Excerpted text START
2002 Latest Caselaw 610 Bom

Citation : 2002 Latest Caselaw 610 Bom
Judgement Date : 26 June, 2002

Bombay High Court
Nandinee Travels Pvt. Ltd. vs Regional Provident Fund ... on 26 June, 2002
Equivalent citations: (2003) IILLJ 810 Bom
Author: P Kakade
Bench: V Palshikar, P Kakade

JUDGMENT

P.V. Kakade, J.

1. The petitioner has preferred this writ petition seeking to set aside and quash the enquiry and order dated November 29, 1989 held under Section 7-A of the Employees' Provident Funds and Miscellaneous Provisions Act, 1952 (hereinafter referred to as the said Act), on the ground that it is illegal and invalid in law.

2. The facts involved in the dispute in brief are thus -

The petitioner Company constituted under the Companies Act, 1956 was established in August, 1979 and is engaged in the business of travelling agency. One Kiran Deochand Shah and his wife are the Directors of the said Company. Ashish Enterprises is a proprietary concern established in the year 1980 dealing in trading of constructional steel and cement and proprietor thereof is the son of the petitioner and is located at 13, Cosmos Commercial Complex, Station Road, Kolhapur. Rakhee Associates is also a proprietary concern established in December, 1984 and deals in the trade of welding rods and industrial accessories and proprietrix thereof is the daughter of the petitioner and the office is located at Shop No. 6, Cosmos Commercial Complex, Kolhapur. Kiran Corporation is another proprietory concern established in January, 1986 and the proprietor thereof is the petitioner himself dealing in the trading of gunny bags and structural steel and is also located in the same complex i. e. Shop No. 7, Cosmos Commercial, Kolhapur.
Excerpted text END
Please state what trade Rakhee Associates deals in, according to the court judgment above.
Information provided START
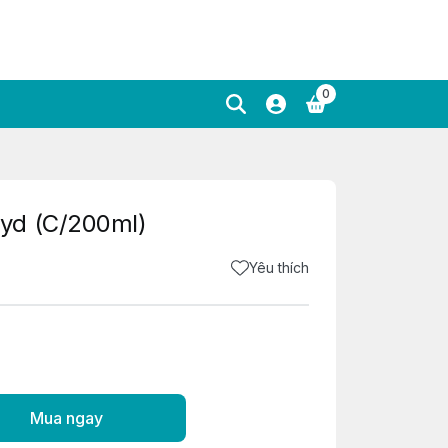
0
yd (C/200ml)
Yêu thích
Mua ngay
Information provided END
Response to the task ::
Welding rods and industrial accessories.